Ce qui est important à souligner, c'est qu'il ne s'agissait pas d'une dispute doctrinale limitée à un théologien, ni d'un simple conflit entre Évêques où le Pape devait agir comme arbitre. C'était une guerre religieuse dans laquelle tous les Chrétiens étaient impliqués, du Pape jusqu'aux derniers fidèles. Personne ne s'est refermé sur lui-même dans un bunker spirituel, personne ne regardait par la fenêtre en spectateur muet du drame. Tout le monde était dans les tranchées, combattant des deux côtés des lignes de bataille.

Il n'était pas facile à l'époque de comprendre si votre propre Évêque était orthodoxe ou non, mais le « sensus fidei » était la boussole pour s'orienter. Le Cardinal Walter Brandmüller, en parlant à Rome le 7 avril 2018, a rappelé que « le « sensus fidei » agit comme une sorte de système immunitaire spirituel par lequel les fidèles reconnaissent ou rejettent instinctivement toute erreur. Sur ce « sensus fidei » repose alors — en dehors de la Promesse Divine — l'infaillibilité passive de l'Église, ou la certitude que l'Église, dans sa totalité, ne pourra jamais subir une hérésie ».

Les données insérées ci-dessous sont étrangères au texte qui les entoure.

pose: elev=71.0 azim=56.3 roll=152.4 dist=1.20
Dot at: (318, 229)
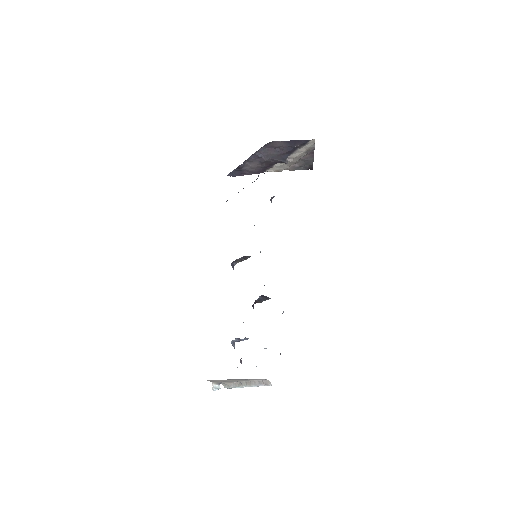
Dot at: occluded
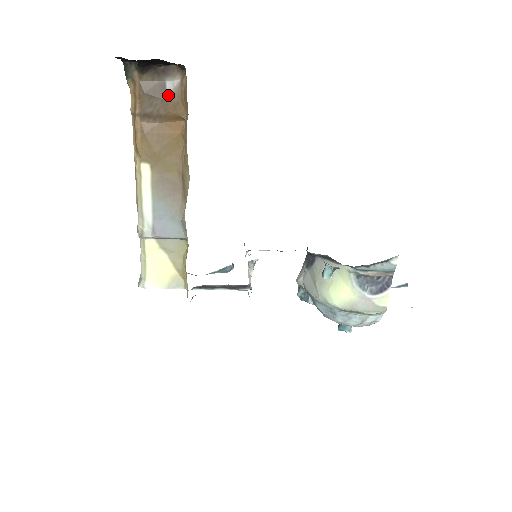
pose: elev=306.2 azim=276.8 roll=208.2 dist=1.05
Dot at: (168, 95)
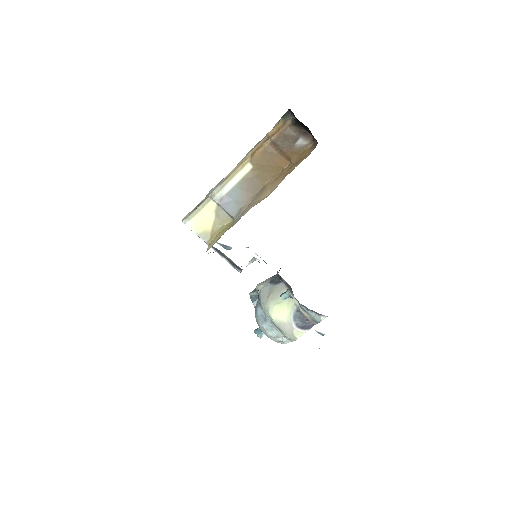
Dot at: (295, 145)
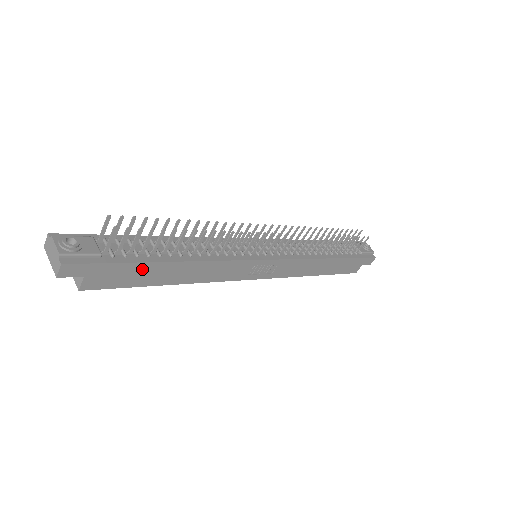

Saint Hilaire écrit que pendant la crise Arienne, les oreilles des fidèles qui interprétaient dans un sens orthodoxe les affirmations ambiguës des théologiens semi-Ariens étaient plus saintes que les cœurs des prêtres. Les Chrétiens qui, depuis trois siècles, avaient résisté aux Empereurs résistaient maintenant à leurs propres Bergers, dans certains cas au Pape, coupable, sinon d'une hérésie ouverte, mais pour le moins d'une grave négligence.

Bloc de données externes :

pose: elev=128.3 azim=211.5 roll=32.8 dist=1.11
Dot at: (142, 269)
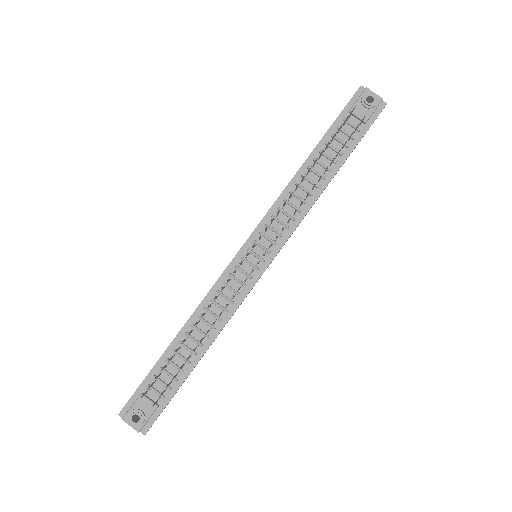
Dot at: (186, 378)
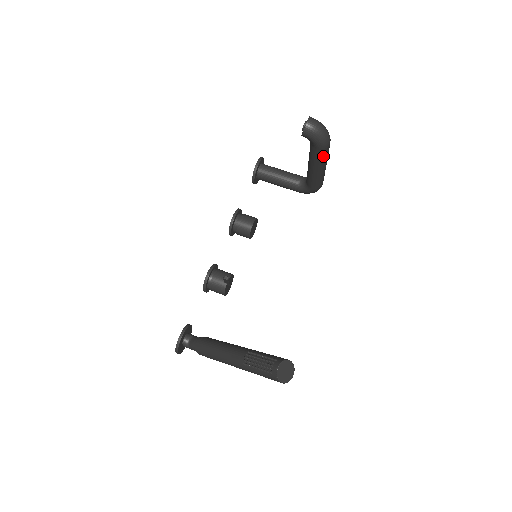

Monseigneur Graber se réfère aux paroles de Joseph von Görres ( 1776-1848 ) dans son livre « Athanasius » ( 1838 ) écrit lors de l'arrestation de l'Archevêque de Cologne, mais c’est encore aujourd'hui d'une véracité extraordinaire : « La terre tremble sous nos pieds. Nous pouvons prévoir avec certitude que l'Église sortira indemne d'une telle ruine, mais personne ne peut dire et conjecturer qui et quoi survivra. Nous, en conseillant donc, en recommandant et en levant la main, désirons empêcher le mal en montrant ses signes. Même les mules qui portent les faux prophètes, s’irritent, se reculent et, avec un langage humain, relancent l'injustice à la face de ceux qui les frappent, à la face de ceux qui ne voient pas l'épée tirée ( par Dieu ) qui leur ferme le chemin ( Nombres, XXII, 22-35 ). Travaillez alors pendant qu'il fait jour puisque pendant la nuit personne ne le peut. Cela ne sert à rien d'attendre : l'attente n'a fait qu'aggraver les choses ».

Il y a des moments où un Catholique est obligé de choisir entre la lâcheté et l'héroïsme, entre l'apostasie et la sainteté. C'est ce qui s'est passé au IVème siècle et c'est ce qui se passe encore aujourd'hui.